Sarà proprio il piccolo Mike l’unico a sopravvivere, l’unico tra tutti a rimanere puro e a non essere contaminato dalla corruzione del mondo mafioso e dell’intera società. Perché, anche coloro che non appartengono al primo nel film in streaming su Sky e Disney+, non si sono dimostrati tanto più retti ed etici – tranne la coppia di anziani dai quali Mike torna dopo la morte del padre. Sullivan capirà, prima di spirare, che un genitore deve accompagnare ed educare il figlio verso la sua strada, senza proiettarsi continuamente nella sua figura. Così, eviterà che la sua paura più grande divenga realtà, perché Mike non sarà mai come lui.

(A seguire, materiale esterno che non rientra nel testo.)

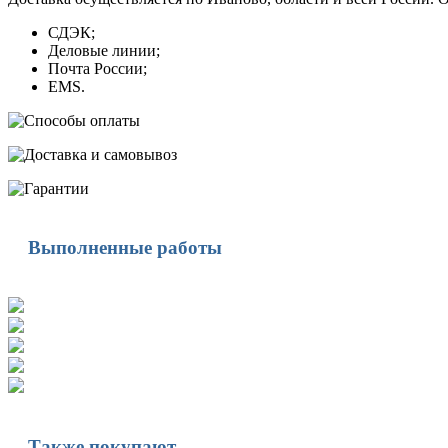
СДЭК;
Деловые линии;
Почта России;
EMS.
Выполненные работы
Также покупают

E a coloro che gli domanderanno di Micheal Sullivan, risponderà semplicemente: “Era mio padre”.

Allora, di fronte a un film sui gangster così inusuale e con una tenerezza unica – tanto che quegli abbracci tra padre e figlio li sentiamo addosso – forse ha ragione Tom Hanks quando, dispiaciuto che Era mio padre non sia diventato un classico, dice:

Per un motivo o per l’altro, nessuno mi cita mai Era mio padre che, per me, è stato un film incredibilmente importante da fare”.

Forse un giorno lo diventerà, forse non lo sarà mai. In qualsiasi caso, è un peccato lasciare nell’oblio un film così significativo, profondo, innovativo e che, sicuramente, merita tutte le nostre attenzioni. Non siete d’accordo anche voi?